§ Input for this task
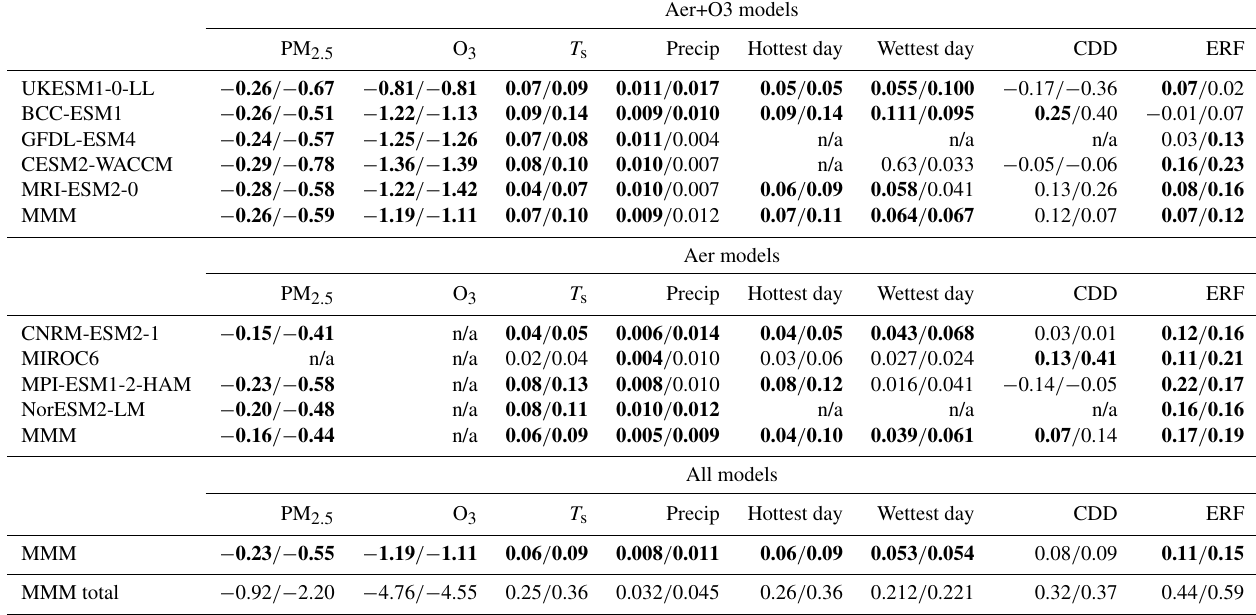
Table 1. Air pollution and climate responses to NTCF mitigation. Annual mean 2015–2055 trends in surface particulate matter (PM 2 . 5 ), ozone (O 3 ), surface temperature ( T s ), precipitation (Precip), hottest day, wettest day, CDDs, and the effective radiative forcing (ERF) for NTCF mitigation. First set of numbers is the global mean trend; second set of numbers is the land-only trend. Trends significant at the 95% confidence level are denoted by bold font based on a t test. Trend units are Kdecade − 1 for T s and hottest day; mmd − 1 decade − 1 for Precip and wettest day;µgm − 3 decade − 1 for PM 2 . 5 ; ppbdecade − 1 for O 3 ; days per yeardecade − 1 for CDDs; and Wm − 2 decade − 1 for ERF. The first five models include both aerosol and ozone changes (Aer+O3 models); bottom four models include only aerosol changes (Aer models). MMM is the multi-model mean and the last row (“MMM total”) shows the total change over the entire 2015–2055 time period based on all models. n/a indicates not applicable.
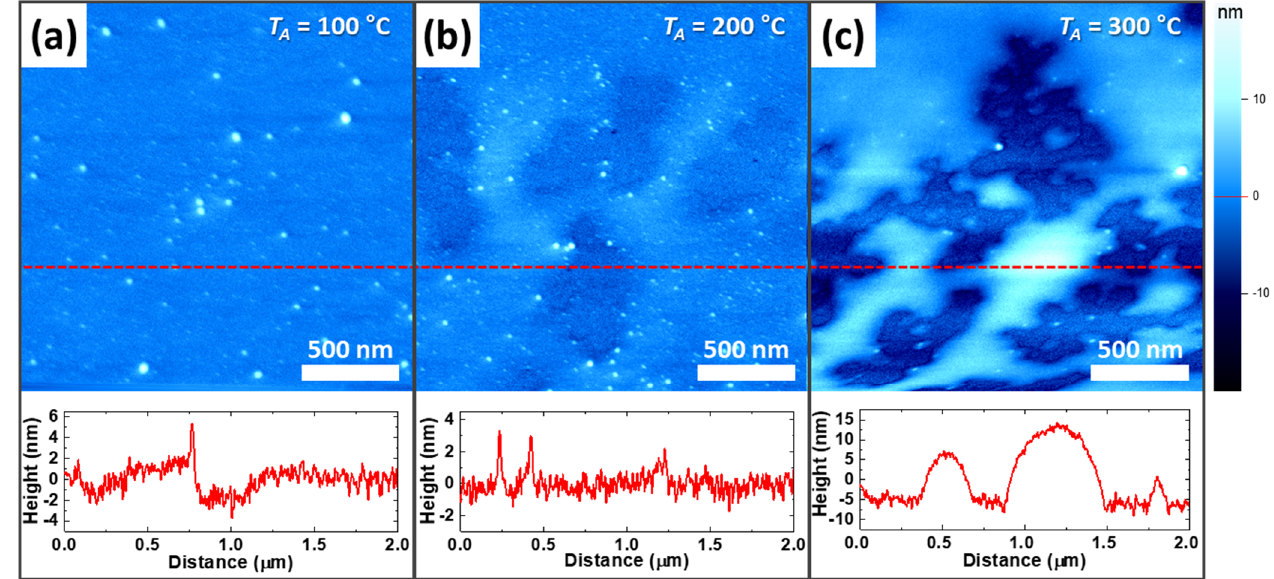
Figure 4. Atomic force microscopy (AFM) surface analysis of Cytop-coated Si substrate. AFM mappings and height graphs of Cytop-coated Si substrate annealed ( a ) at T A = 100 °C, ( b ) at T A = 200 °C, and ( c ) at T A = 300 °C.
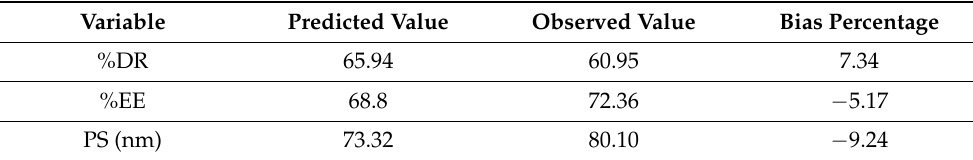
Table 2. Data of predicted and observed values for the HLPHNs.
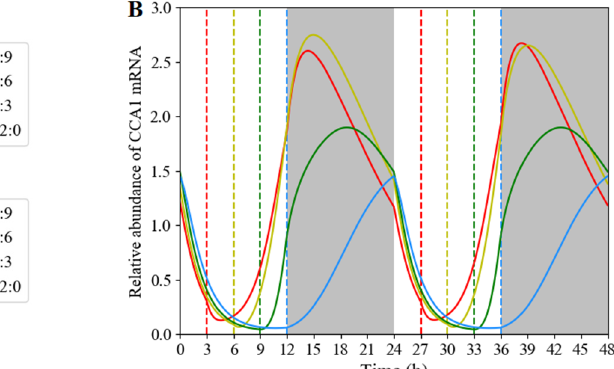
( A ) and L:R = 3:9 (red vertical dashed lines in panel ( B ) represent 3 h red light/9 h white light/12 h white light/9 h red light/12 h dark in a diurnal cycle. R:L = 6:6 (yellow vertical dashed lines in panel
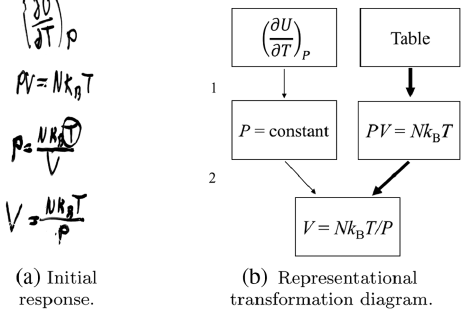
FIG. 12. Student 3 ’ s unproductive analytical derivation strat- egy. He invoked the ideal gas law and rearranged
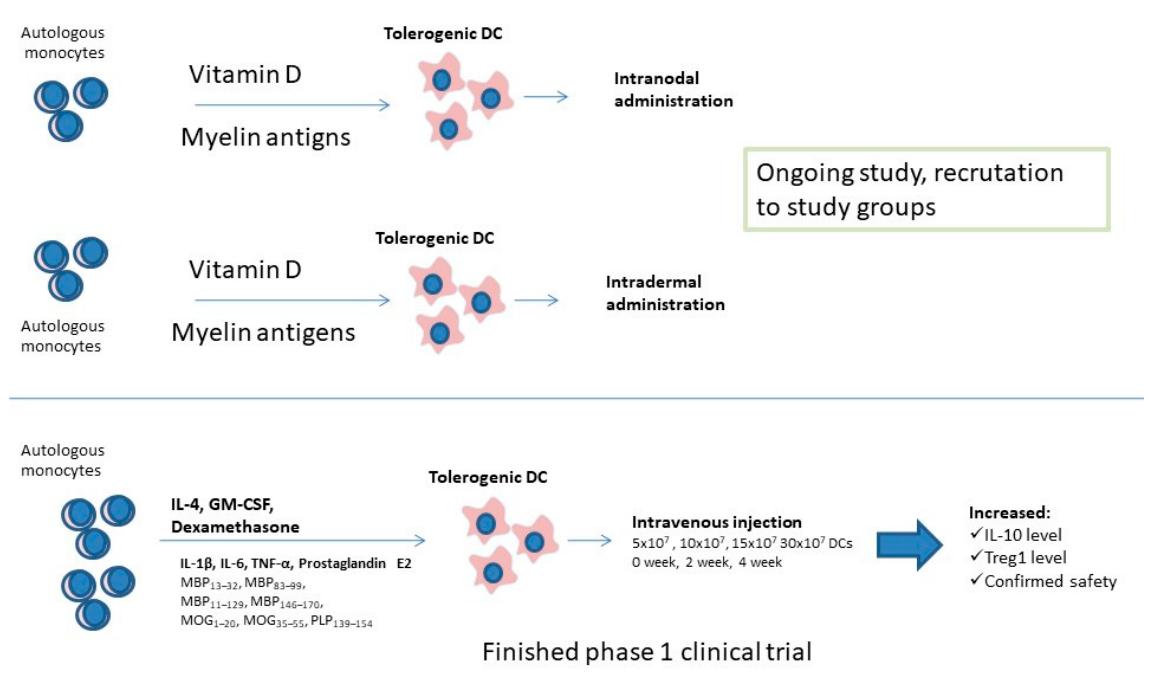
Figure 1. Clinical studies conducted on tolerogenic dendritic cells.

§ Task directions
The lines from the one containing "Table 2. Data" through the last line of the records are what you should copy, word for word and nothing else, with pictures left out.

§ Result below
Table 2. Data of predicted and observed values for the HLPHNs.
( A ) and L:R = 3:9 (red vertical dashed lines in panel ( B ) represent 3 h red light/9 h white light/12 h white light/9 h red light/12 h dark in a diurnal cycle. R:L = 6:6 (yellow vertical dashed lines in panel
FIG. 12. Student 3 ’ s unproductive analytical derivation strat- egy. He invoked the ideal gas law and rearranged
Figure 1. Clinical studies conducted on tolerogenic dendritic cells.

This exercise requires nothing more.